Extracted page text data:
<<<<

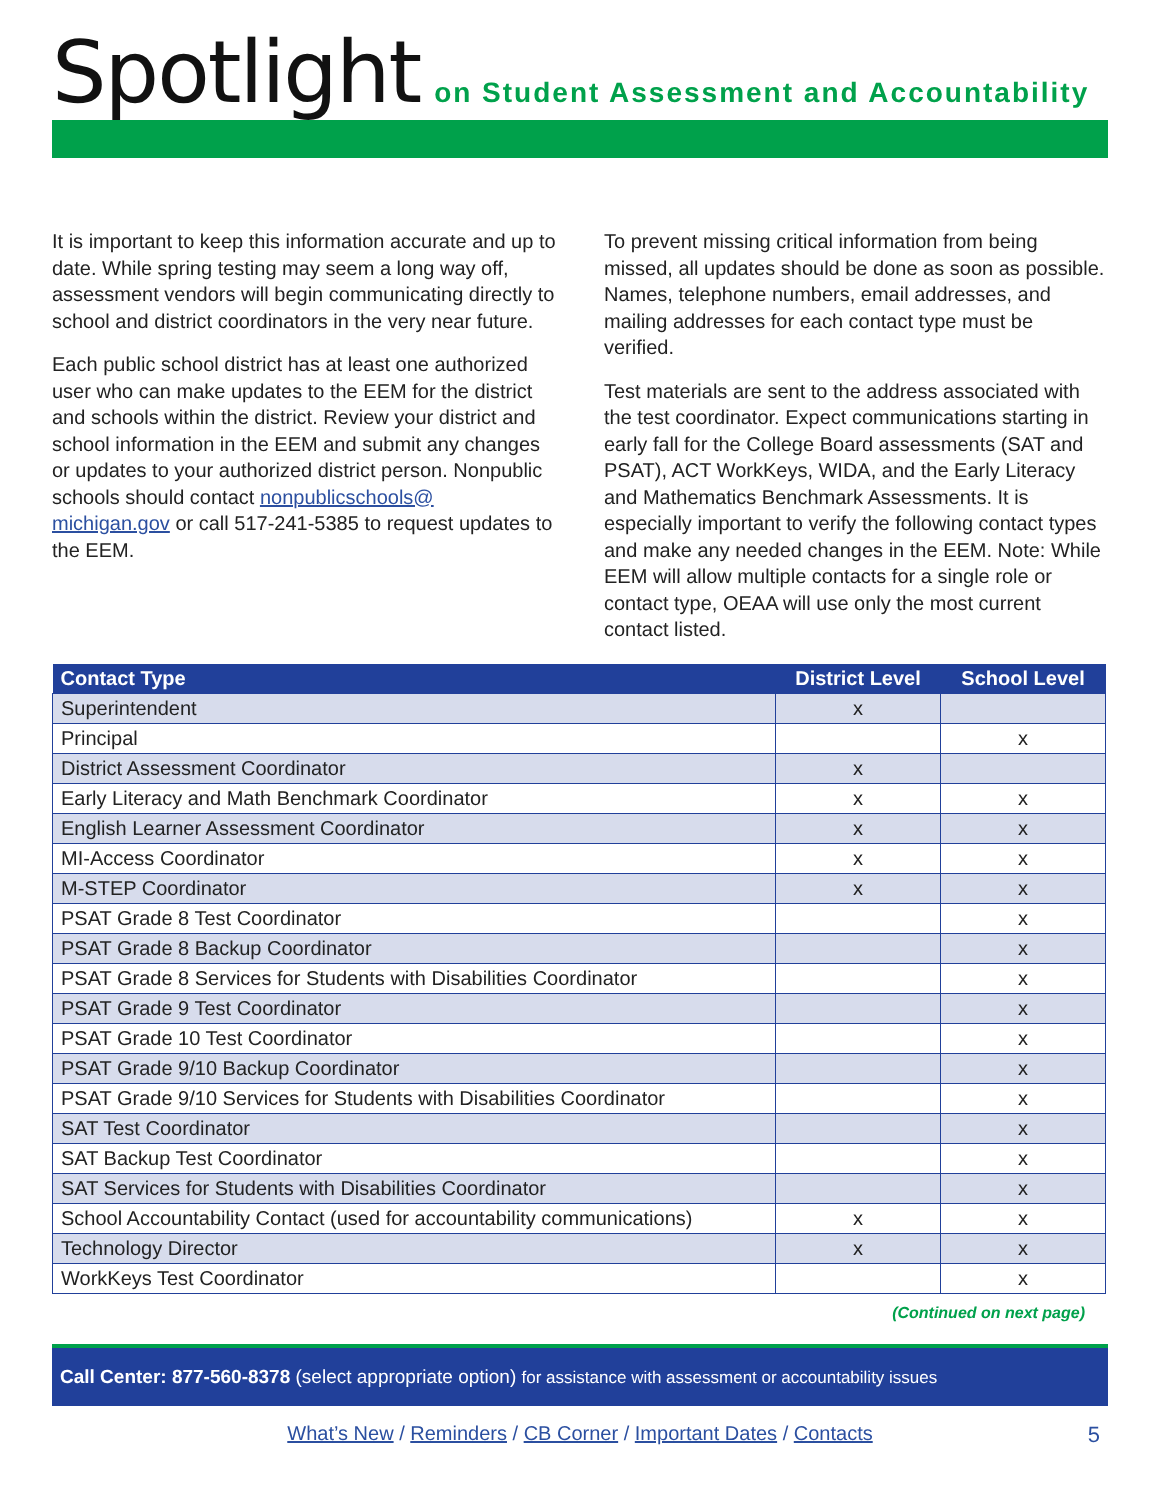Spotlight
on Student Assessment and Accountability
It is important to keep this information accurate and up to date. While spring testing may seem a long way off, assessment vendors will begin communicating directly to school and district coordinators in the very near future.
Each public school district has at least one authorized user who can make updates to the EEM for the district and schools within the district. Review your district and school information in the EEM and submit any changes or updates to your authorized district person. Nonpublic schools should contact nonpublicschools@ michigan.gov or call 517-241-5385 to request updates to the EEM.
To prevent missing critical information from being missed, all updates should be done as soon as possible. Names, telephone numbers, email addresses, and mailing addresses for each contact type must be verified.
Test materials are sent to the address associated with the test coordinator. Expect communications starting in early fall for the College Board assessments (SAT and PSAT), ACT WorkKeys, WIDA, and the Early Literacy and Mathematics Benchmark Assessments. It is especially important to verify the following contact types and make any needed changes in the EEM. Note: While EEM will allow multiple contacts for a single role or contact type, OEAA will use only the most current contact listed.
| Contact Type | District Level | School Level |
| --- | --- | --- |
| Superintendent | x | |
| Principal | | x |
| District Assessment Coordinator | x | |
| Early Literacy and Math Benchmark Coordinator | x | x |
| English Learner Assessment Coordinator | x | x |
| MI-Access Coordinator | x | x |
| M-STEP Coordinator | x | x |
| PSAT Grade 8 Test Coordinator | | x |
| PSAT Grade 8 Backup Coordinator | | x |
| PSAT Grade 8 Services for Students with Disabilities Coordinator | | x |
| PSAT Grade 9 Test Coordinator | | x |
| PSAT Grade 10 Test Coordinator | | x |
| PSAT Grade 9/10 Backup Coordinator | | x |
| PSAT Grade 9/10 Services for Students with Disabilities Coordinator | | x |
| SAT Test Coordinator | | x |
| SAT Backup Test Coordinator | | x |
| SAT Services for Students with Disabilities Coordinator | | x |
| School Accountability Contact (used for accountability communications) | x | x |
| Technology Director | x | x |
| WorkKeys Test Coordinator | | x |
(Continued on next page)
Call Center: 877-560-8378 (select appropriate option) for assistance with assessment or accountability issues
What’s New / Reminders / CB Corner / Important Dates / Contacts 5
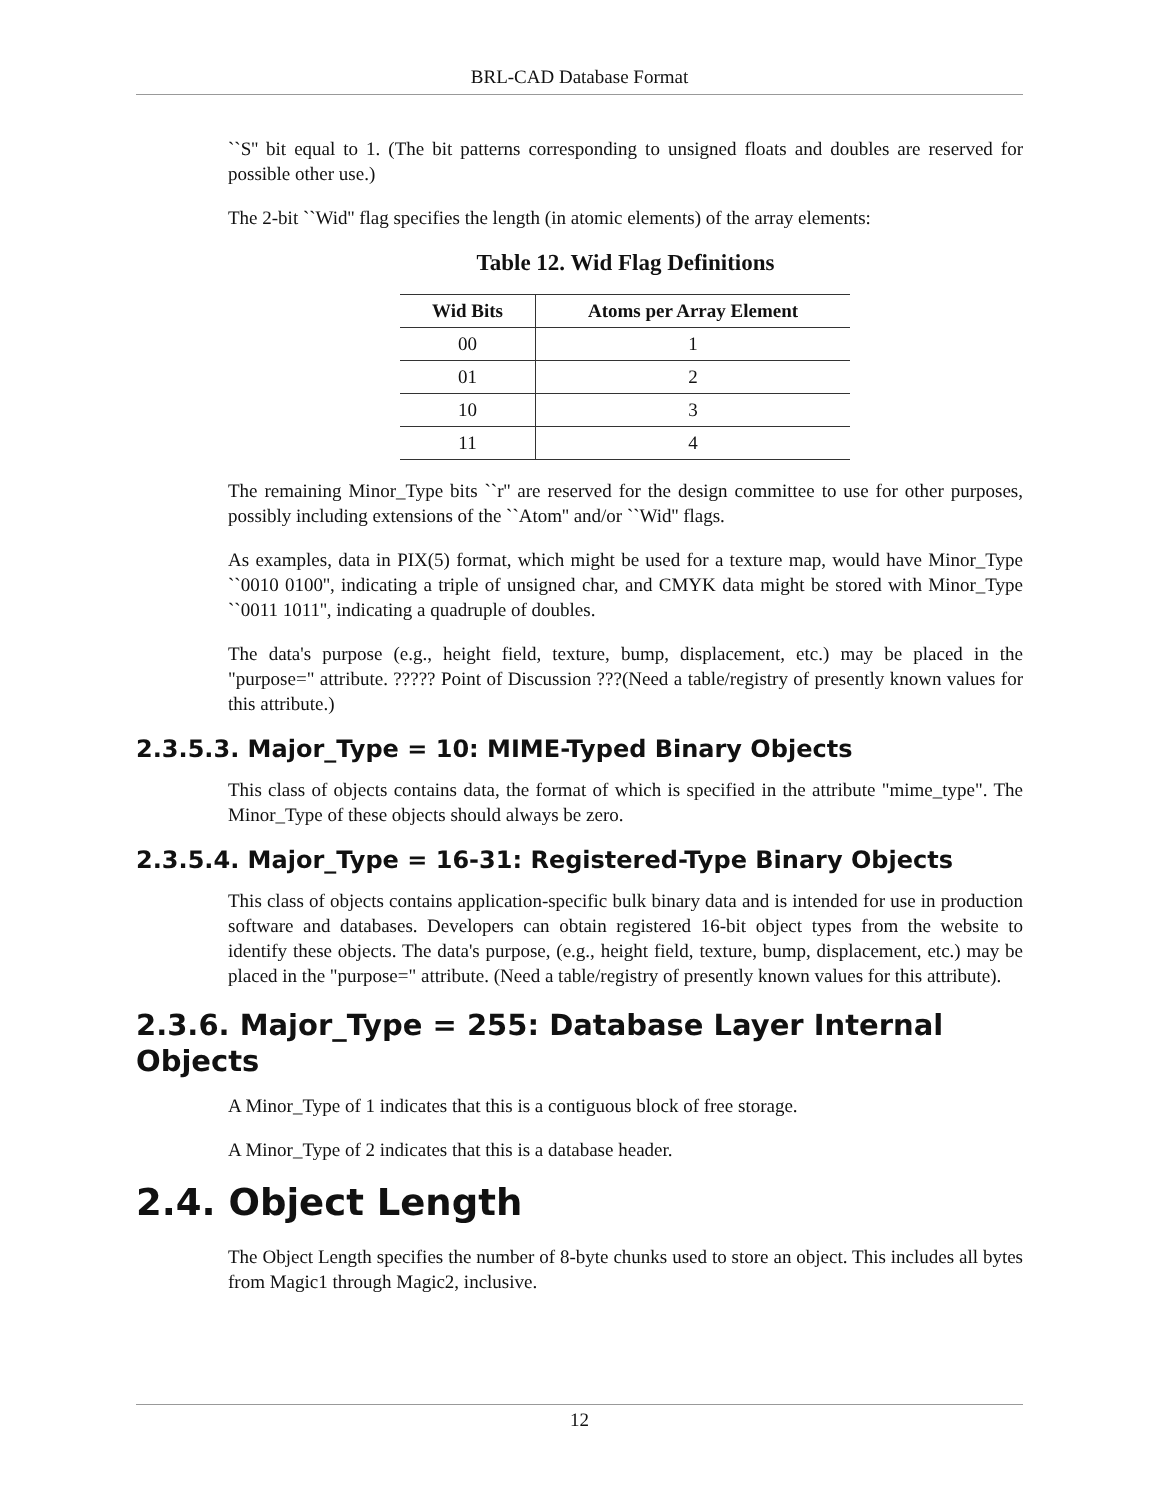BRL-CAD Database Format
``S'' bit equal to 1. (The bit patterns corresponding to unsigned floats and doubles are reserved for possible other use.)
The 2-bit ``Wid'' flag specifies the length (in atomic elements) of the array elements:
Table 12. Wid Flag Definitions
| Wid Bits | Atoms per Array Element |
| --- | --- |
| 00 | 1 |
| 01 | 2 |
| 10 | 3 |
| 11 | 4 |
The remaining Minor_Type bits ``r'' are reserved for the design committee to use for other purposes, possibly including extensions of the ``Atom'' and/or ``Wid'' flags.
As examples, data in PIX(5) format, which might be used for a texture map, would have Minor_Type ``0010 0100'', indicating a triple of unsigned char, and CMYK data might be stored with Minor_Type ``0011 1011'', indicating a quadruple of doubles.
The data's purpose (e.g., height field, texture, bump, displacement, etc.) may be placed in the "purpose=" attribute. ????? Point of Discussion ???(Need a table/registry of presently known values for this attribute.)
2.3.5.3. Major_Type = 10: MIME-Typed Binary Objects
This class of objects contains data, the format of which is specified in the attribute "mime_type". The Minor_Type of these objects should always be zero.
2.3.5.4. Major_Type = 16-31: Registered-Type Binary Objects
This class of objects contains application-specific bulk binary data and is intended for use in production software and databases. Developers can obtain registered 16-bit object types from the website to identify these objects. The data's purpose, (e.g., height field, texture, bump, displacement, etc.) may be placed in the "purpose=" attribute. (Need a table/registry of presently known values for this attribute).
2.3.6. Major_Type = 255: Database Layer Internal Objects
A Minor_Type of 1 indicates that this is a contiguous block of free storage.
A Minor_Type of 2 indicates that this is a database header.
2.4. Object Length
The Object Length specifies the number of 8-byte chunks used to store an object. This includes all bytes from Magic1 through Magic2, inclusive.
12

>>>>

**Your instructions:** Reproduce every entry above exactly, and omit the pictures.

**Exercise result:**
Spotlight
on Student Assessment and Accountability
It is important to keep this information accurate and up to date. While spring testing may seem a long way off, assessment vendors will begin communicating directly to school and district coordinators in the very near future.
Each public school district has at least one authorized user who can make updates to the EEM for the district and schools within the district. Review your district and school information in the EEM and submit any changes or updates to your authorized district person. Nonpublic schools should contact nonpublicschools@ michigan.gov or call 517-241-5385 to request updates to the EEM.
To prevent missing critical information from being missed, all updates should be done as soon as possible. Names, telephone numbers, email addresses, and mailing addresses for each contact type must be verified.
Test materials are sent to the address associated with the test coordinator. Expect communications starting in early fall for the College Board assessments (SAT and PSAT), ACT WorkKeys, WIDA, and the Early Literacy and Mathematics Benchmark Assessments. It is especially important to verify the following contact types and make any needed changes in the EEM. Note: While EEM will allow multiple contacts for a single role or contact type, OEAA will use only the most current contact listed.
| Contact Type | District Level | School Level |
| --- | --- | --- |
| Superintendent | x | |
| Principal | | x |
| District Assessment Coordinator | x | |
| Early Literacy and Math Benchmark Coordinator | x | x |
| English Learner Assessment Coordinator | x | x |
| MI-Access Coordinator | x | x |
| M-STEP Coordinator | x | x |
| PSAT Grade 8 Test Coordinator | | x |
| PSAT Grade 8 Backup Coordinator | | x |
| PSAT Grade 8 Services for Students with Disabilities Coordinator | | x |
| PSAT Grade 9 Test Coordinator | | x |
| PSAT Grade 10 Test Coordinator | | x |
| PSAT Grade 9/10 Backup Coordinator | | x |
| PSAT Grade 9/10 Services for Students with Disabilities Coordinator | | x |
| SAT Test Coordinator | | x |
| SAT Backup Test Coordinator | | x |
| SAT Services for Students with Disabilities Coordinator | | x |
| School Accountability Contact (used for accountability communications) | x | x |
| Technology Director | x | x |
| WorkKeys Test Coordinator | | x |
(Continued on next page)
Call Center: 877-560-8378 (select appropriate option) for assistance with assessment or accountability issues
What’s New / Reminders / CB Corner / Important Dates / Contacts 5
BRL-CAD Database Format
``S'' bit equal to 1. (The bit patterns corresponding to unsigned floats and doubles are reserved for possible other use.)
The 2-bit ``Wid'' flag specifies the length (in atomic elements) of the array elements:
Table 12. Wid Flag Definitions
| Wid Bits | Atoms per Array Element |
| --- | --- |
| 00 | 1 |
| 01 | 2 |
| 10 | 3 |
| 11 | 4 |
The remaining Minor_Type bits ``r'' are reserved for the design committee to use for other purposes, possibly including extensions of the ``Atom'' and/or ``Wid'' flags.
As examples, data in PIX(5) format, which might be used for a texture map, would have Minor_Type ``0010 0100'', indicating a triple of unsigned char, and CMYK data might be stored with Minor_Type ``0011 1011'', indicating a quadruple of doubles.
The data's purpose (e.g., height field, texture, bump, displacement, etc.) may be placed in the "purpose=" attribute. ????? Point of Discussion ???(Need a table/registry of presently known values for this attribute.)
2.3.5.3. Major_Type = 10: MIME-Typed Binary Objects
This class of objects contains data, the format of which is specified in the attribute "mime_type". The Minor_Type of these objects should always be zero.
2.3.5.4. Major_Type = 16-31: Registered-Type Binary Objects
This class of objects contains application-specific bulk binary data and is intended for use in production software and databases. Developers can obtain registered 16-bit object types from the website to identify these objects. The data's purpose, (e.g., height field, texture, bump, displacement, etc.) may be placed in the "purpose=" attribute. (Need a table/registry of presently known values for this attribute).
2.3.6. Major_Type = 255: Database Layer Internal Objects
A Minor_Type of 1 indicates that this is a contiguous block of free storage.
A Minor_Type of 2 indicates that this is a database header.
2.4. Object Length
The Object Length specifies the number of 8-byte chunks used to store an object. This includes all bytes from Magic1 through Magic2, inclusive.
12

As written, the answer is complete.